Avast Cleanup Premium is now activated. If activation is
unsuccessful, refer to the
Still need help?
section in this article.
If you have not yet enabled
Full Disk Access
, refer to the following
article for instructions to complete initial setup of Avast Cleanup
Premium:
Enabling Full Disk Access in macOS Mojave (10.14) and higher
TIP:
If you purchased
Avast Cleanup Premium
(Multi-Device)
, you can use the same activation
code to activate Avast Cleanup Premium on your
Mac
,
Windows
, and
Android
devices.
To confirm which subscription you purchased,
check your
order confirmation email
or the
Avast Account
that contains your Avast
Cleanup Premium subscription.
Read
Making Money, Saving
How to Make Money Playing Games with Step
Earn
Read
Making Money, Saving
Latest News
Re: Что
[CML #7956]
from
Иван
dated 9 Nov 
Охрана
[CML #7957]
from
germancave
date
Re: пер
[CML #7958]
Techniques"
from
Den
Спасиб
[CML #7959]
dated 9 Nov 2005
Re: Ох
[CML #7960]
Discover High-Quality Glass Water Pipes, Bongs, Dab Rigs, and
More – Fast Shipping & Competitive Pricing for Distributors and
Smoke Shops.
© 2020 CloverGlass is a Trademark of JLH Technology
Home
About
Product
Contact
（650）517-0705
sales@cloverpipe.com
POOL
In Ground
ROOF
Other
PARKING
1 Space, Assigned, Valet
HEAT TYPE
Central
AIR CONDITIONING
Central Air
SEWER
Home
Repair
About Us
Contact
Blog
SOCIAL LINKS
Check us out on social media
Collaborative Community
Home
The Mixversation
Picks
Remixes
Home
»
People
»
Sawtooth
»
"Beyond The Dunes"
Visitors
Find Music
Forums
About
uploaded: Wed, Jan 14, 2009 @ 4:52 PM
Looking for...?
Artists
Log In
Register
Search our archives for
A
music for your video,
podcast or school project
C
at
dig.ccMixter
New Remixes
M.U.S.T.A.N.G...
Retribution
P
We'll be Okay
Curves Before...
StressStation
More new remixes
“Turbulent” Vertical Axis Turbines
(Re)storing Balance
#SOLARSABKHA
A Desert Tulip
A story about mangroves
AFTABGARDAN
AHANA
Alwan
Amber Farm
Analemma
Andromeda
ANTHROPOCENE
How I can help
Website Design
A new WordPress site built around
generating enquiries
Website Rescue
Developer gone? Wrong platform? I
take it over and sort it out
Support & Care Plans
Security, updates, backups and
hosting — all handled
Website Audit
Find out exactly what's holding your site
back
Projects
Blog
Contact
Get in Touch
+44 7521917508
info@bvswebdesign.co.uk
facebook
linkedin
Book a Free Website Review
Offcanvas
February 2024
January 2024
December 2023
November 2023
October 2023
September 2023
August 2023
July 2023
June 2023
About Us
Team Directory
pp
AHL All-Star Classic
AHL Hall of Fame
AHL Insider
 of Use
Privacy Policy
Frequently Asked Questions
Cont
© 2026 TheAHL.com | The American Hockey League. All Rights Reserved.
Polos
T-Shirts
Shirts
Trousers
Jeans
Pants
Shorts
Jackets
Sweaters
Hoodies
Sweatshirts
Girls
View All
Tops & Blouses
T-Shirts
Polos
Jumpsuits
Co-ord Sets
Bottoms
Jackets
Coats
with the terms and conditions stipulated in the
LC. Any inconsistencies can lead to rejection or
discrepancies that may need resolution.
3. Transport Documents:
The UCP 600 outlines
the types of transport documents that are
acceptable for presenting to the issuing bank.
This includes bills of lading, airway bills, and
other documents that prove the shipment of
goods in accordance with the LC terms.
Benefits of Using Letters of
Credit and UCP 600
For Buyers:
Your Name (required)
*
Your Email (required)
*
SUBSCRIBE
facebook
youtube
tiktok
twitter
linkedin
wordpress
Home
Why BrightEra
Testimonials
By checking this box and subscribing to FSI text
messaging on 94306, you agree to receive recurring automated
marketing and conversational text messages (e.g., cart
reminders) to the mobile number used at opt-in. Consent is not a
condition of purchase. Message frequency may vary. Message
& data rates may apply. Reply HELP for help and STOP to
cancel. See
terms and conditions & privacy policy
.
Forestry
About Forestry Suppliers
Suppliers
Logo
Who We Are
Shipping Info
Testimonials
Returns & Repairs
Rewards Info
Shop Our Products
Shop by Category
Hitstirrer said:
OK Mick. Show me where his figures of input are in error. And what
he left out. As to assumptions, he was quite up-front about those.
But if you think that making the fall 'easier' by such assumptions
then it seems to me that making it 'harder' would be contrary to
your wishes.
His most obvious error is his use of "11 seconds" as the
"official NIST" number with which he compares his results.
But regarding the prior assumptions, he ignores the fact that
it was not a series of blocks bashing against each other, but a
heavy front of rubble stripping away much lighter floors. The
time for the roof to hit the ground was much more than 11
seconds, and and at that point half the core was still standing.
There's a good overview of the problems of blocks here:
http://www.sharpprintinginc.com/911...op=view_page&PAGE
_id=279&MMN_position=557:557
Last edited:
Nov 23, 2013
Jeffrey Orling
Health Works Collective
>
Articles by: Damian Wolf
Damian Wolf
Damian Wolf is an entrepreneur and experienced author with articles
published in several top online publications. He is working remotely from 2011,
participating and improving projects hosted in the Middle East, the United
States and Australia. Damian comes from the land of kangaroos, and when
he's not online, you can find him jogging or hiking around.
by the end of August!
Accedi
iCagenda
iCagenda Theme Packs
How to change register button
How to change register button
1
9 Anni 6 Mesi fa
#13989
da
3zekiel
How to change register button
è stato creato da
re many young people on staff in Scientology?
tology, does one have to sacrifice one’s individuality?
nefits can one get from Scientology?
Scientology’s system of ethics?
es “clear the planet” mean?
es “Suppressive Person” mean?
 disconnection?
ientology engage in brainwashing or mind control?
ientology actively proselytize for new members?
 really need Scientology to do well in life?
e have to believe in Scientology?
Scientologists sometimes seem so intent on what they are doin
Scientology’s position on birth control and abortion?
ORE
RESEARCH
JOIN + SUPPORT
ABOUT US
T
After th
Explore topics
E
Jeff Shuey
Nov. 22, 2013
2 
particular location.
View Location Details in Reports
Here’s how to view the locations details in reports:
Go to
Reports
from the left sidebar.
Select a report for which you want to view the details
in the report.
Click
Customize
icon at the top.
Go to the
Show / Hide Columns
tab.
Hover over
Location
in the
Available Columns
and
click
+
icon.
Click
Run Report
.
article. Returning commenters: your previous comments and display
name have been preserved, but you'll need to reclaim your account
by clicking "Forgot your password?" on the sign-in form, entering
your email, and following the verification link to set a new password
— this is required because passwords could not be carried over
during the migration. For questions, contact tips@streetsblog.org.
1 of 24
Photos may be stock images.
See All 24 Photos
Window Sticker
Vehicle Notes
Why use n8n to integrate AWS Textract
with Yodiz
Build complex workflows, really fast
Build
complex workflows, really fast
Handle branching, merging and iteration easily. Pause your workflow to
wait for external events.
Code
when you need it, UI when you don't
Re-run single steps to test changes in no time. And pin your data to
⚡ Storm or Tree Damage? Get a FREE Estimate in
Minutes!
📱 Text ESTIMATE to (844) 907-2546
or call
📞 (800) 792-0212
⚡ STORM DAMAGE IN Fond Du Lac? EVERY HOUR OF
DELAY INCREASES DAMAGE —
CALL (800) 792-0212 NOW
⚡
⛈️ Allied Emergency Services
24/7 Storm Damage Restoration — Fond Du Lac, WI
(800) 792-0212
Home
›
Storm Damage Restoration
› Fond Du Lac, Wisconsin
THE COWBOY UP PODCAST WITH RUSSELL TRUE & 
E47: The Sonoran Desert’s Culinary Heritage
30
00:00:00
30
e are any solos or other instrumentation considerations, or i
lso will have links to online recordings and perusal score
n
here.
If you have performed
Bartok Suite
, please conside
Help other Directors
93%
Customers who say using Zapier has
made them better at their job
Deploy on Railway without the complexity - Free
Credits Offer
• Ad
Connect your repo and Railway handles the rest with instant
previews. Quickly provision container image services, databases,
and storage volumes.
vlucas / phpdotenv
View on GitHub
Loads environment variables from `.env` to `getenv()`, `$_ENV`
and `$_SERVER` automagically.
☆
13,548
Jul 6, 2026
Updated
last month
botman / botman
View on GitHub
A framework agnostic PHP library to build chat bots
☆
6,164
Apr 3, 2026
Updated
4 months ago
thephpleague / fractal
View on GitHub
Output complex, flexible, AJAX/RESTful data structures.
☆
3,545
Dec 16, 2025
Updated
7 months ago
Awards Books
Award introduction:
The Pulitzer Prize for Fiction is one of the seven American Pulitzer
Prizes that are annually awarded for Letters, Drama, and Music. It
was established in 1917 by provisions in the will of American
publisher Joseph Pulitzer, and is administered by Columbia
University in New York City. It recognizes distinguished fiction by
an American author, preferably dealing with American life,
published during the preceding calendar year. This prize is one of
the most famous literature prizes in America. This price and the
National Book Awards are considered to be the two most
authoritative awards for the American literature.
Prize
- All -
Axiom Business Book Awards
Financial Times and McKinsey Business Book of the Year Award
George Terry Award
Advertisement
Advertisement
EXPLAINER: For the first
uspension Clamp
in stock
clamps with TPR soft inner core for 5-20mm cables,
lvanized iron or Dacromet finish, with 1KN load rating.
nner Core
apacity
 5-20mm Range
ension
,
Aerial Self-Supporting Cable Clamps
========================================
Put the lines from the start of the records through the line containing "Check us out on social media" into a numbered list, leaving out any blank lines.

1. Avast Cleanup Premium is now activated. If activation is
2. unsuccessful, refer to the
3. Still need help?
4. section in this article.
5. If you have not yet enabled
6. Full Disk Access
7. , refer to the following
8. article for instructions to complete initial setup of Avast Cleanup
9. Premium:
10. Enabling Full Disk Access in macOS Mojave (10.14) and higher
11. TIP:
12. If you purchased
13. Avast Cleanup Premium
14. (Multi-Device)
15. , you can use the same activation
16. code to activate Avast Cleanup Premium on your
17. Mac
18. ,
19. Windows
20. , and
21. Android
22. devices.
23. To confirm which subscription you purchased,
24. check your
25. order confirmation email
26. or the
27. Avast Account
28. that contains your Avast
29. Cleanup Premium subscription.
30. Read
31. Making Money, Saving
32. How to Make Money Playing Games with Step
33. Earn
34. Read
35. Making Money, Saving
36. Latest News
37. Re: Что
38. [CML #7956]
39. from
40. Иван
41. dated 9 Nov 
42. Охрана
43. [CML #7957]
44. from
45. germancave
46. date
47. Re: пер
48. [CML #7958]
49. Techniques"
50. from
51. Den
52. Спасиб
53. [CML #7959]
54. dated 9 Nov 2005
55. Re: Ох
56. [CML #7960]
57. Discover High-Quality Glass Water Pipes, Bongs, Dab Rigs, and
58. More – Fast Shipping & Competitive Pricing for Distributors and
59. Smoke Shops.
60. © 2020 CloverGlass is a Trademark of JLH Technology
61. Home
62. About
63. Product
64. Contact
65. （650）517-0705
66. sales@cloverpipe.com
67. POOL
68. In Ground
69. ROOF
70. Other
71. PARKING
72. 1 Space, Assigned, Valet
73. HEAT TYPE
74. Central
75. AIR CONDITIONING
76. Central Air
77. SEWER
78. Home
79. Repair
80. About Us
81. Contact
82. Blog
83. SOCIAL LINKS
84. Check us out on social media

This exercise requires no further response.